> AÇÃO NECESSÁRIA A
Transcreva sem nenhuma alteração o trecho da notícia sobre a Caixa Seguridade de "Giro do Mercado: Desempenho" a "de R$ 78.723.067,00.".
> AÇÃO NECESSÁRIA B
Escreva a continuação da notícia sobre a Caixa Seguridade a partir do ponto em que ela termina.

> TRECHO DO DOCUMENTO
━━━━

Giro do Mercado: Desempenho da Caixa Seguridade e o avanço das fusões globais
O noticiário corporativo de hoje divide as atenções dos investidores entre as oscilações de grandes ativos na bolsa brasileira e movimentações estratégicas aceleradas no mercado internacional. De um lado, o pregão reflete o momento das ações da Caixa Seguridade. Do outro, uma série de negociações e compras de empresas agita os setores de tecnologia, defesa e seguros no exterior, mostrando um apetite crescente por aquisições.
O cenário para a Caixa Seguridade (CXSE3)
Hoje, os papéis da Caixa Seguridade (CXSE3) operam no vermelho. A ação apresenta uma queda de 1,89%, sendo cotada a R$ 17,69. Durante o dia, o ativo caminhou em uma margem estreita, registrando uma mínima de R$ 17,68 e alcançando uma máxima de R$ 18,19. O volume financeiro negociado é expressivo e já bate a marca de R$ 78.723.067,00.
Essa movimentação faz parte do dia a dia de uma das principais subsidiárias da Caixa Econômica Federal. Criada em 2015, a companhia nasceu com um propósito muito bem definido. A ideia era consolidar todas as atividades de seguros, previdência complementar aberta, capitalização e consórcios do banco sob um único guarda-chuva. A empresa atua fortemente nos ramos Habitacional, Prestamista, Vida e Residência. Na prática, essa estrutura permite ganhar escala nessas operações e enxugar despesas, além de facilitar futuras expansões do negócio, sejam elas orgânicas ou não, dentro e fora do Brasil.

━━━━

Dados coletados:
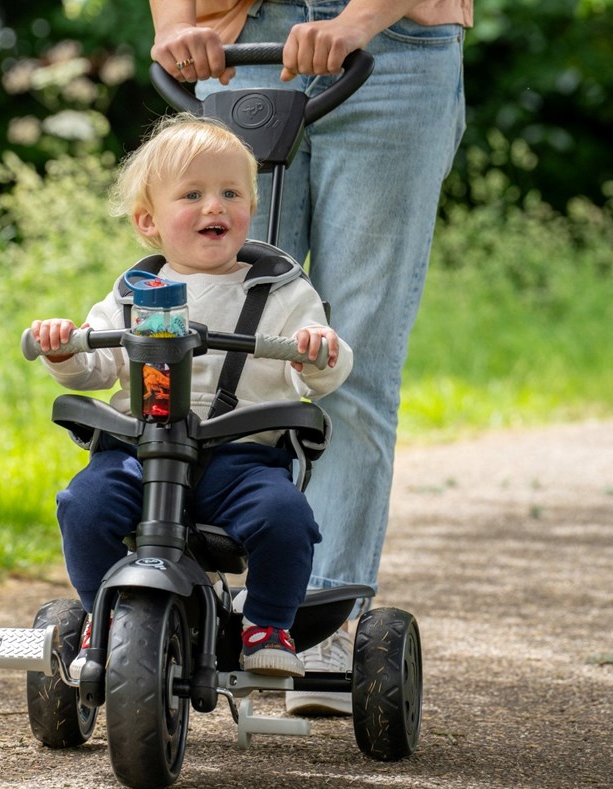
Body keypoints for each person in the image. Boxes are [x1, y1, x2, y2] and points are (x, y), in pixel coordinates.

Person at [149, 0, 471, 714]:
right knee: (214, 346)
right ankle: (190, 596)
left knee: (351, 362)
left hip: (396, 48)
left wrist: (357, 23)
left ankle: (317, 617)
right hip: (240, 41)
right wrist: (172, 25)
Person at [30, 114, 352, 678]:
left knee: (286, 517)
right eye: (193, 194)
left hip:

━━━━

> RESPOSTA DA TAREFA A
Giro do Mercado: Desempenho da Caixa Seguridade e o avanço das fusões globais
O noticiário corporativo de hoje divide as atenções dos investidores entre as oscilações de grandes ativos na bolsa brasileira e movimentações estratégicas aceleradas no mercado internacional. De um lado, o pregão reflete o momento das ações da Caixa Seguridade. Do outro, uma série de negociações e compras de empresas agita os setores de tecnologia, defesa e seguros no exterior, mostrando um apetite crescente por aquisições.
O cenário para a Caixa Seguridade (CXSE3)
Hoje, os papéis da Caixa Seguridade (CXSE3) operam no vermelho. A ação apresenta uma queda de 1,89%, sendo cotada a R$ 17,69. Durante o dia, o ativo caminhou em uma margem estreita, registrando uma mínima de R$ 17,68 e alcançando uma máxima de R$ 18,19. O volume financeiro negociado é expressivo e já bate a marca de R$ 78.723.067,00.

> RESPOSTA DA TAREFA B
A grande força da seguradora está ligada ao seu contrato de exclusividade. Até o ano de 2050, a Caixa Seguridade tem passe livre para acessar a base de clientes do banco e explorar sua marca comercialmente. Esse acordo, que ainda permite renovações sucessivas por períodos de 35 anos, garante uso total de uma infraestrutura gigante. Isso inclui a rede própria de agências, revendedores lotéricos, caixas eletrônicos, internet banking e os correspondentes bancários espalhados pelo país.
Olhando para os números históricos, a companhia apresenta fundamentos robustos. Em 2020, um ano antes de ir a mercado, a empresa reportou uma receita de R$ 39,1 bilhões, o que gerou um lucro líquido de R$ 1,76 bilhão. Esse desempenho ajudou a pavimentar o caminho para a sua estreia na B3. O IPO aconteceu em abril de 2021 e movimentou R$ 5 bilhões. Na época, as ações foram precificadas em R$ 9,67 cada, cravando um valor que ficou exatamente dentro da faixa estimativa dos coordenadores, que ia de R$ 9,33 a R$ 12,67.
Movimentações internacionais e novos acordos
Enquanto o mercado doméstico acompanha os pregões, o ambiente internacional de negócios acelera o passo com a consolidação de novas parcerias. Um dos destaques é a compra total da Vivace International Corp por uma afiliada da Cerberus Capital Management LP. A Vivace é focada em engenharia aeroespacial e de defesa. O fundo Cerberus já tinha bastante familiaridade com a operação, pois havia feito um investimento estratégico de crescimento na empresa ainda em 2024.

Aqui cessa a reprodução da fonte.